WHAT IS ASKED:
In the Jefferson County text, substitute "traffic lights" for "stoplights" and write out the passage between "To get an idea" and "recreation is unparalleled.", inclusive.

By Lauren Tjaden

If you’re in need of some elbow room, Florida's Jefferson County delivers. Encompassing a generous 609 square miles, the pastoral landscape boasts thick forests set on rolling hills, resplendent with abundant ponds and lakes as well as three major rivers, the Wacissa, Aucilla and St. Marks.

To get an idea of how rural it is, here’s a simple fact: it’s the only county in Florida with no stoplights whatsoever. That’s pretty rural. And some might say soul-soothing.

Yet Jefferson County is easily accessible. Monticello, the county seat, is situated a mere 23 miles east of Tallahassee, Florida’s capital city. And it’s hardly a snooze; the Monticello Opera House offers plays and musical events throughout the year, it hosts events that include the Watermelon Festival (held annually for 70 years and counting), and the outdoor recreation is unparalleled.

Discover more about this hidden gem and its offerings:

A young boy swinging into the water for a swim in the Wacissa River in North Florida

A young boy swinging into the water for a swim in the Wacissa River in North Florida

- Colin Hackley

Crystal-Clear Fun

Yearning for a relaxing day of open-air adventure, brimming with nature, swimming and a tranquil paddle? You can’t do better than the Wacissa River, a wild and diverse waterway designated as a state canoe trail by the Florida Department of Natural Resources. Home to more than a dozen springs, the river draws swimmers, snorkelers, boaters and anglers, meandering through pristine territory until it empties into the Gulf of Mexico.

Wacissa Springs County Park marks the river’s headwaters. It isn’t a fancy affair, just a boat ramp and unpaved parking—but you don’t want to miss it. There, nestled within a forest, you’ll find the immense basin of Wacissa Springs, with water so clear you can see fish dart in and out of the undulating plants lining the spring’s bottom. Make sure to take a spin on the rope swing and drop into the spring!

The park is often busy on weekends, and the river may be busy, too, at least for the first mile until you reach Blue Springs, a popular swimming hole. For more solitude, visit on a weekday or during the winter, or venture further south on the river.

Want to hook into some underwater fun? The river is home to abundant brim, small and large mouth bass, mullet, and catfish. Wacissa Canoe and Kayak Rental invites you to call ahead for a fishing report at (850) 997-5023 or (850) 545-2895.

STORED DATA:
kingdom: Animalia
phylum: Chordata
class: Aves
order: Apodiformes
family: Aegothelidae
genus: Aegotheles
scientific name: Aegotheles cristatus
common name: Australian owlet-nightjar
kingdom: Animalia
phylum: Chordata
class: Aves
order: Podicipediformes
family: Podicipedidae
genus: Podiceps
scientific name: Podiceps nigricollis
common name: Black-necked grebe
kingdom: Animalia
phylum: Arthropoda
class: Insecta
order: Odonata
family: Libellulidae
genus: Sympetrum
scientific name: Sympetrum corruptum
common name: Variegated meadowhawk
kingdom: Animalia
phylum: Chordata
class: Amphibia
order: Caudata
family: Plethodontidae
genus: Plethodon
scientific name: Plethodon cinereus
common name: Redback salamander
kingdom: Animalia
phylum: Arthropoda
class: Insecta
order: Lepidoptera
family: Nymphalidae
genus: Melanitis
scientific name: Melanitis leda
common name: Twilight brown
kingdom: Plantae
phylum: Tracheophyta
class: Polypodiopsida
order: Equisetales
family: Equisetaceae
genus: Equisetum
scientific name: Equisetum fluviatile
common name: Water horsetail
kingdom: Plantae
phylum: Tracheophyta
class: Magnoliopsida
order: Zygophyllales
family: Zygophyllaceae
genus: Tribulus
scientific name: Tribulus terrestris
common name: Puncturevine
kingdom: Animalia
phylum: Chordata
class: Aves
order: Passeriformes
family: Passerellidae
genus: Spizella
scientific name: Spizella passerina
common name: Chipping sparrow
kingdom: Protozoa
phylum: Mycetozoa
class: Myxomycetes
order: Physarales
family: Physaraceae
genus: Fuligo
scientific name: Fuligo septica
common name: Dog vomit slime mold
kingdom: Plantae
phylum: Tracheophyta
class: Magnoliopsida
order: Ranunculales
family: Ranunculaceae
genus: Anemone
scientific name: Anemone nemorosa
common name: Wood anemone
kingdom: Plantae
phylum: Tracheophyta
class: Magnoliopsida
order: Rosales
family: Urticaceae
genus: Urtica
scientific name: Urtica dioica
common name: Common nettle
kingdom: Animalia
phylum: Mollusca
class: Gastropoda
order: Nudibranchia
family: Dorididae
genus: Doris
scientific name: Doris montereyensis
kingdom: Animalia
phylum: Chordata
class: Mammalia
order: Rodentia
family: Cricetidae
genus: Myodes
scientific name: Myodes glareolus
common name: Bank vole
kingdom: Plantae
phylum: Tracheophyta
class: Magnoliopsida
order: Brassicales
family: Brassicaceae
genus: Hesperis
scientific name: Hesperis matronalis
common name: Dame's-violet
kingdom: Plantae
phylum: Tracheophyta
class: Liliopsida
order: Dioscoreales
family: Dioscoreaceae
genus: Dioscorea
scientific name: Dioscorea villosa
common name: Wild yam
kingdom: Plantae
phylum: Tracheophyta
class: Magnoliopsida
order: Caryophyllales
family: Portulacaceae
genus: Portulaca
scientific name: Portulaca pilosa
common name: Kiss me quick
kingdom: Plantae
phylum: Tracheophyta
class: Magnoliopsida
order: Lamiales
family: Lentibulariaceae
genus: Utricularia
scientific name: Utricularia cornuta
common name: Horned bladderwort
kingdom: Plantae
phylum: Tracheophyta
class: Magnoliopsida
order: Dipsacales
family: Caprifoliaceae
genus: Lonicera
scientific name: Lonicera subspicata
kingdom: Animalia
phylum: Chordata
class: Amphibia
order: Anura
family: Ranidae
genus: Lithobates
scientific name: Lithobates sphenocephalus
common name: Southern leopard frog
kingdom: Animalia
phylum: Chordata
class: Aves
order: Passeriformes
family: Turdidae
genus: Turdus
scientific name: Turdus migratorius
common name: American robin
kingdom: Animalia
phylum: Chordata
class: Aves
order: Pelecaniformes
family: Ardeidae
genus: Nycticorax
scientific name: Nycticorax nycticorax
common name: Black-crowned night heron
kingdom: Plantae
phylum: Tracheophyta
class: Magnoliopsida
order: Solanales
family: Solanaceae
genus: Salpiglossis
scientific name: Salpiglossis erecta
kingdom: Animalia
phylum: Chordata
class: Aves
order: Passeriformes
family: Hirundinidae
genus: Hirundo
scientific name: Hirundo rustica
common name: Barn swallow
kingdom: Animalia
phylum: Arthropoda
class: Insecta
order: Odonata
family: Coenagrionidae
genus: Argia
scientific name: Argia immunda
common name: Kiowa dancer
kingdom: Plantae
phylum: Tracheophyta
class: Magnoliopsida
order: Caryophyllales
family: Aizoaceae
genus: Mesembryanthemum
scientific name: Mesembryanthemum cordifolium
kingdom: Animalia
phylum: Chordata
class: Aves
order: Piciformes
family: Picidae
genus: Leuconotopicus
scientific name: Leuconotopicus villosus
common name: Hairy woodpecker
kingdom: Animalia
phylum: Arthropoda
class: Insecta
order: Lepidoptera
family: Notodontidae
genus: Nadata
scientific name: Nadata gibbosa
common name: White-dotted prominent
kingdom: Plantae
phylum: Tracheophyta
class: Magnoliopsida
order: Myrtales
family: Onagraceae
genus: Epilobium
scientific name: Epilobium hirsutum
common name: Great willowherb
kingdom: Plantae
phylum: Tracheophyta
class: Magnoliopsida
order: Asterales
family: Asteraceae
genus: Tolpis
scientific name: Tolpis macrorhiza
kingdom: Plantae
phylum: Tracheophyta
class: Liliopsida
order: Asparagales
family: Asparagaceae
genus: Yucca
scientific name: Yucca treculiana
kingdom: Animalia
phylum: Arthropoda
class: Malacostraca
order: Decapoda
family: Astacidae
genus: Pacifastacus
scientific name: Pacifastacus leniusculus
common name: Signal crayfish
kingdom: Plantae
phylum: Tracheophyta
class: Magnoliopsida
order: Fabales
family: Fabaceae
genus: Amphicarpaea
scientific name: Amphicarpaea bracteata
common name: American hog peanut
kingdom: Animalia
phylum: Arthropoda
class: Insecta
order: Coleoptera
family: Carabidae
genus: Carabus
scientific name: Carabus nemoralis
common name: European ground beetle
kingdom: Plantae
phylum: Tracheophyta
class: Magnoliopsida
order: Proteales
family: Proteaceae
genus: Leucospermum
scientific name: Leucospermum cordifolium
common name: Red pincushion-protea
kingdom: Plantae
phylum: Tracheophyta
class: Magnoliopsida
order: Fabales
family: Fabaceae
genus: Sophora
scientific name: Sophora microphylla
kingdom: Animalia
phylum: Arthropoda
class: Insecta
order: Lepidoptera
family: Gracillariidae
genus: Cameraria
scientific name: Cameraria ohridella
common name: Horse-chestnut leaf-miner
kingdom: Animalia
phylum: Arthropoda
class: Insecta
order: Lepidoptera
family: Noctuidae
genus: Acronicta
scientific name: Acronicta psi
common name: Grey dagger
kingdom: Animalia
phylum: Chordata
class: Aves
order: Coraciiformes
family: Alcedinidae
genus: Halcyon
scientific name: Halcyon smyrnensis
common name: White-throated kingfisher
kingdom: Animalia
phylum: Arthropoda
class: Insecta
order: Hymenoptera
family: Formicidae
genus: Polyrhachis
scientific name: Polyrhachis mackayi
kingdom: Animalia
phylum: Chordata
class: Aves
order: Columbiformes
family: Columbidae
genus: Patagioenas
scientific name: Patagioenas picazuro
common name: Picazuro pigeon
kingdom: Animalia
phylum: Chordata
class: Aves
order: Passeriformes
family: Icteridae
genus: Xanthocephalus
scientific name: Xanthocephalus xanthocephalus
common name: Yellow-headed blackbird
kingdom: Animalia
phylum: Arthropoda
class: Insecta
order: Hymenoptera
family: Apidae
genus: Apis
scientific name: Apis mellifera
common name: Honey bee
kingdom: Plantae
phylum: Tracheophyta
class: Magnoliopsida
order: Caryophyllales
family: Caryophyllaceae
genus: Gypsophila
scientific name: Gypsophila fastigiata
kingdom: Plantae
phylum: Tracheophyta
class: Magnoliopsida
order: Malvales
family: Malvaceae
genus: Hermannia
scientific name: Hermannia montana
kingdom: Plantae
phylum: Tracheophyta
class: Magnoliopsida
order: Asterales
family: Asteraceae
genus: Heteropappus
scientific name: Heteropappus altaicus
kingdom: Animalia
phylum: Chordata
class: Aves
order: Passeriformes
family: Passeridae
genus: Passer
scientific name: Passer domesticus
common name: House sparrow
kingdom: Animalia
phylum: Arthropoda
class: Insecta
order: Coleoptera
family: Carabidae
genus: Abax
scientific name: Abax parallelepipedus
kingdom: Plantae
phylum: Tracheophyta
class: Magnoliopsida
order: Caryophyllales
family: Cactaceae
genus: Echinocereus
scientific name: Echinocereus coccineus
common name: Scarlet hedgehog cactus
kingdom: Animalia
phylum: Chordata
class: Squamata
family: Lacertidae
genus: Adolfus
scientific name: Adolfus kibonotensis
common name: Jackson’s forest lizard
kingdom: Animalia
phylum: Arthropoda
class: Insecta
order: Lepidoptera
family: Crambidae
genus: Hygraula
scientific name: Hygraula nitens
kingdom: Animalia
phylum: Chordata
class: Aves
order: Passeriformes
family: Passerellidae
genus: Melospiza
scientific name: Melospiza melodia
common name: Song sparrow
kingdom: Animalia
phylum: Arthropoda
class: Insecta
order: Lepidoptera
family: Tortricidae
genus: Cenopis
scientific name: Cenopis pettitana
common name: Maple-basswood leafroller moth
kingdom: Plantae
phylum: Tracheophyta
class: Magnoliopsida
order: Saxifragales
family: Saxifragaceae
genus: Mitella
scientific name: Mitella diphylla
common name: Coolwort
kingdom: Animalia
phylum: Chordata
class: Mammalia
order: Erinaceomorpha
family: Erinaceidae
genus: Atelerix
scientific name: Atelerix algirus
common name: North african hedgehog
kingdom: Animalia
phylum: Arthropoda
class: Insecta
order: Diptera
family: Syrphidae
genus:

WRITTEN RESPONSE:
To get an idea of how rural it is, here’s a simple fact: it’s the only county in Florida with no traffic lights whatsoever. That’s pretty rural. And some might say soul-soothing.

Yet Jefferson County is easily accessible. Monticello, the county seat, is situated a mere 23 miles east of Tallahassee, Florida’s capital city. And it’s hardly a snooze; the Monticello Opera House offers plays and musical events throughout the year, it hosts events that include the Watermelon Festival (held annually for 70 years and counting), and the outdoor recreation is unparalleled.